• [Written task] Restate the entire listing word for word.

• [Record set]
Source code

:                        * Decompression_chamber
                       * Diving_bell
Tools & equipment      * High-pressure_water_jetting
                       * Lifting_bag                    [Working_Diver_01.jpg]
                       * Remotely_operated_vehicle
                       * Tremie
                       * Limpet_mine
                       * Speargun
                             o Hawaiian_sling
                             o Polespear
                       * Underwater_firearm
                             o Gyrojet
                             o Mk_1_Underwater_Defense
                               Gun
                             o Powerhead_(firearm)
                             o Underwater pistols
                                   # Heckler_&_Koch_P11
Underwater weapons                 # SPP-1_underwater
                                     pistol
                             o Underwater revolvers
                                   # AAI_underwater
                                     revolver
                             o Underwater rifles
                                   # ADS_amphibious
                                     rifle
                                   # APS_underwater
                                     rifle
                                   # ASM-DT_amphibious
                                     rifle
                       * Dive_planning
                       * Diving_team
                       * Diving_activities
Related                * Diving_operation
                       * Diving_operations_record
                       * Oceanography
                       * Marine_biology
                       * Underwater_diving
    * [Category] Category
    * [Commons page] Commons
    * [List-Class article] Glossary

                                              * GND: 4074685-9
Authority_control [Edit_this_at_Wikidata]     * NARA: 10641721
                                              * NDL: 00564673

• [Solved exercise]
Source code

:                        * Decompression_chamber
                       * Diving_bell
Tools & equipment      * High-pressure_water_jetting
                       * Lifting_bag                    [Working_Diver_01.jpg]
                       * Remotely_operated_vehicle
                       * Tremie
                       * Limpet_mine
                       * Speargun
                             o Hawaiian_sling
                             o Polespear
                       * Underwater_firearm
                             o Gyrojet
                             o Mk_1_Underwater_Defense
                               Gun
                             o Powerhead_(firearm)
                             o Underwater pistols
                                   # Heckler_&_Koch_P11
Underwater weapons                 # SPP-1_underwater
                                     pistol
                             o Underwater revolvers
                                   # AAI_underwater
                                     revolver
                             o Underwater rifles
                                   # ADS_amphibious
                                     rifle
                                   # APS_underwater
                                     rifle
                                   # ASM-DT_amphibious
                                     rifle
                       * Dive_planning
                       * Diving_team
                       * Diving_activities
Related                * Diving_operation
                       * Diving_operations_record
                       * Oceanography
                       * Marine_biology
                       * Underwater_diving
    * [Category] Category
    * [Commons page] Commons
    * [List-Class article] Glossary

                                              * GND: 4074685-9
Authority_control [Edit_this_at_Wikidata]     * NARA: 10641721
                                              * NDL: 00564673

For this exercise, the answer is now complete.